A forma como o casaco caía dos ombros de Nox. O perfil desenhado à meia-luz. Os dedos tocando o corrimão com uma leve tensão, como se segurassem uma ideia incômoda. O ar em torno dele parecia mais frio, mas Lucian sabia que era só impressão — era o silêncio que o fazia parecer mais denso.

E então, movido por algo primitivo e preciso, Lucian deu dois passos.

Então deu mais dois passos e, antes que Nox percebesse sua chegada, tocou-lhe o rosto com uma das mãos e, com a outra, cobriu-lhe os olhos num gesto firme e preciso. Nox sobressaltou-se, mas não lutou para escapar. Não era medo — era expectativa.

Foi assim, no escuro imposto por Lucian, que o beijo nasceu.

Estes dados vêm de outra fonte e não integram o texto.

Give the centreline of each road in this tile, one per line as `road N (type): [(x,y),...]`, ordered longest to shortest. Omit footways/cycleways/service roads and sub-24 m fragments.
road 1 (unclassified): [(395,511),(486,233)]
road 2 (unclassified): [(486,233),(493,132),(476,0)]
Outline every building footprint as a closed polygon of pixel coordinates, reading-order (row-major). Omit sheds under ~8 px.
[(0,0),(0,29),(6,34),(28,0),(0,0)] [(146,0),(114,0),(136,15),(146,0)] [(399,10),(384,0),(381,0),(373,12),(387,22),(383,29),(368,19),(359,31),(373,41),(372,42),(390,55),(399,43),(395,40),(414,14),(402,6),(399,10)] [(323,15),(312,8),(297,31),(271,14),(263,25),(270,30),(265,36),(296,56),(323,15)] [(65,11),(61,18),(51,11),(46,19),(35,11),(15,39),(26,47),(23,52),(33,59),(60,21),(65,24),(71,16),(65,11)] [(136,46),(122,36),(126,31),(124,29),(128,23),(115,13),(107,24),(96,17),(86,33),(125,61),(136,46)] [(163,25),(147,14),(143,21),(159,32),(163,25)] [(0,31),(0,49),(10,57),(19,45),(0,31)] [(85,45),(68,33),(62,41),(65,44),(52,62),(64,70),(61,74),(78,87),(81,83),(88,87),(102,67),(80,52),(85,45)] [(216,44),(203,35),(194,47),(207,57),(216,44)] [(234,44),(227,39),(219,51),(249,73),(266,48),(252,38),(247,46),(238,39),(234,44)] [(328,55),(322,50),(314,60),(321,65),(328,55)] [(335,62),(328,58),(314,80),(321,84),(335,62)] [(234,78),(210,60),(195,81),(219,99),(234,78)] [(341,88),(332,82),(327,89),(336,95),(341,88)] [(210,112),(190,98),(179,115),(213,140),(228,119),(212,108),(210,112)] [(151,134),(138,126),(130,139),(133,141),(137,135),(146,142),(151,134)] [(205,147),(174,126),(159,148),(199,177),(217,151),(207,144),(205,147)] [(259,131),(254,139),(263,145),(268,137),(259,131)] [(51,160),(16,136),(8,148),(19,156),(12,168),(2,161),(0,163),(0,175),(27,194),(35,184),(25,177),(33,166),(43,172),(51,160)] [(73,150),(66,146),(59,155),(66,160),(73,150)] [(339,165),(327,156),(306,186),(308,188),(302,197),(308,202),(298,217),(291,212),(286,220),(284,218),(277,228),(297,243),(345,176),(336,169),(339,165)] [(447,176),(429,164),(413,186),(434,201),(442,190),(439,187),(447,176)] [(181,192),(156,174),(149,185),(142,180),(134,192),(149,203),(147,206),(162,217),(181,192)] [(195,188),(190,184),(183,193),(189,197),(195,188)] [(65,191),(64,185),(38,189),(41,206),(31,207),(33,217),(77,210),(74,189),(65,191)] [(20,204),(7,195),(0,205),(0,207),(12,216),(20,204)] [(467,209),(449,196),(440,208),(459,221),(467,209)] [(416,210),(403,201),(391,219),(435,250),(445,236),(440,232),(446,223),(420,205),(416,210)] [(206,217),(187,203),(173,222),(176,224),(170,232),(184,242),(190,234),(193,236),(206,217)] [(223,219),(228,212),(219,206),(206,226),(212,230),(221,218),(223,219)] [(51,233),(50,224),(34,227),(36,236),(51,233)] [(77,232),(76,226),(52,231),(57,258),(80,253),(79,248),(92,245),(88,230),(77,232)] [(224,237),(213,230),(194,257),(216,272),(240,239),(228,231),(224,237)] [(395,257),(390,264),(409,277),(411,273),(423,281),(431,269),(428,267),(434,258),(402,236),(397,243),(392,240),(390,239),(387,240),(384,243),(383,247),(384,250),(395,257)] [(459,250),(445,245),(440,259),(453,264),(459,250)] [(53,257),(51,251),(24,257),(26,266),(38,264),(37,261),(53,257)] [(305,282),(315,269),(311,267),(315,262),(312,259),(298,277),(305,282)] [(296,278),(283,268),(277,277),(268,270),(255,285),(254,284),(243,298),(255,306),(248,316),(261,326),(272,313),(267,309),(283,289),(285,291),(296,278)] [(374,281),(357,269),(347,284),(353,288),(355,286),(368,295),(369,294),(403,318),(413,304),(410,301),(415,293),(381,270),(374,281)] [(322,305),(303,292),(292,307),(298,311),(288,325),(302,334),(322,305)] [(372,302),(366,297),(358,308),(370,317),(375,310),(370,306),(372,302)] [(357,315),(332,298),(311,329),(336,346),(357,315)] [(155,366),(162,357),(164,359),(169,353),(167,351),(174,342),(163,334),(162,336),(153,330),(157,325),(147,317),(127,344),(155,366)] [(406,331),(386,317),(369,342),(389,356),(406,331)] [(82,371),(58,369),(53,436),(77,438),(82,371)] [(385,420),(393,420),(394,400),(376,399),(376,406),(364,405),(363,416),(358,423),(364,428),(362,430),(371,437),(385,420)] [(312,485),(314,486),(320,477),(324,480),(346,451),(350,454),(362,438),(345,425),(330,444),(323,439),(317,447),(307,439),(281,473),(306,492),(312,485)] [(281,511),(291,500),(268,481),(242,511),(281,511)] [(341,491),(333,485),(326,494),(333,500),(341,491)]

Não houve apresentação. Nenhuma palavra. Apenas a aproximação de dois corpos que, por uma fração de tempo, entenderam algo que o mundo inteiro levaria anos para traduzir.

O beijo foi lento, calculado como um sussurro. Não havia urgência, apenas intenção. A mão de Lucian na nuca de Nox, guiando-o com firmeza, mas sem impor. A boca de Nox, surpreendida no primeiro segundo, logo se abriu sob a dele — como se algo adormecido reconhecesse a língua que o buscava. E, no entanto, havia hesitação nos dedos de Nox, que não chegaram a tocar o outro — ficaram ali, suspensos, como se o medo de saber quem era maior do que o desejo de descobrir.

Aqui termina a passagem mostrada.